The amino terminal tail of histone H4 is dispensable for assembly into replicating chromatin, but the N-terminal α-helix is important. (A) mRNA encoding epitope-tagged, wild-type (H4; lanes 2, 6, and 11) or N-terminal deletion mutants 1–16 (N16; lanes 3, 7, and 12) and 1–28 (N28; lanes 4, 8, and 13) or no RNA (lanes 5, 9, and 10) were injected into embryos, along with tritiated arginine and lysine to radiolabel proteins and [α-³²P]dCTP to label DNA. Embryos were assayed for levels of total newly synthesized radiolabeled histone (lanes 2–5) and for levels of newly synthesized radiolabeled histone incorporated into chromatin (lanes 6–9) by gel electrophoresis followed by fluorography. Filled squares indicate positions of labeled endogenous core histones; arrows indicate positions of labeled epitope-tagged, wild type and mutant histones. The level of epitope-tagged, wild-type and mutant histones were determined by immunoblotting (lanes 11–14).

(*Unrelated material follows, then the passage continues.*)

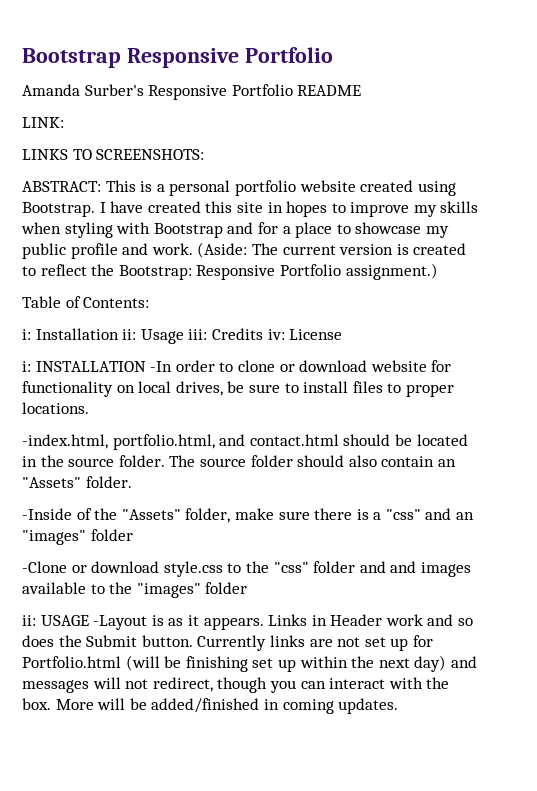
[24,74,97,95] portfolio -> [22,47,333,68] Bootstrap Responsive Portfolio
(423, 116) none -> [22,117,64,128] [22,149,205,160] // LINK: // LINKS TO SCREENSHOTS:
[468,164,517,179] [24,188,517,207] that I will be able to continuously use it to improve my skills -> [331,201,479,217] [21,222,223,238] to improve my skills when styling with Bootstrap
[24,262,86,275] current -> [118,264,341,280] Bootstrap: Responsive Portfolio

Lane 1 is a molecular weight marker from BRL (M_r 14,300; 18.4 kDa); lane 14 includes radiolabeled wild-type histones H3 and H4. (B) mRNA encoding epitope-tagged, wild-type (H4; lanes 2 and 7) or N-terminal deletion mutants NΔ1-32 (N32; lanes 3 and 8), NΔ1-34 (N36; lanes 4 and 9), NΔ1-36 (N36; lanes 5 and 10), or no RNA (lanes 1 and 6) were injected as above. Levels of epitope-tagged, wild-type and mutant histones in embryos (lanes 1–5) and chromatin (lanes 6–10) were determined by immunoblotting. The immunoreactive bands above those due to the epitope-tagged H4 correspond to non-histone proteins that crossreact with the FLAG epitope that copurify with nucleosomes.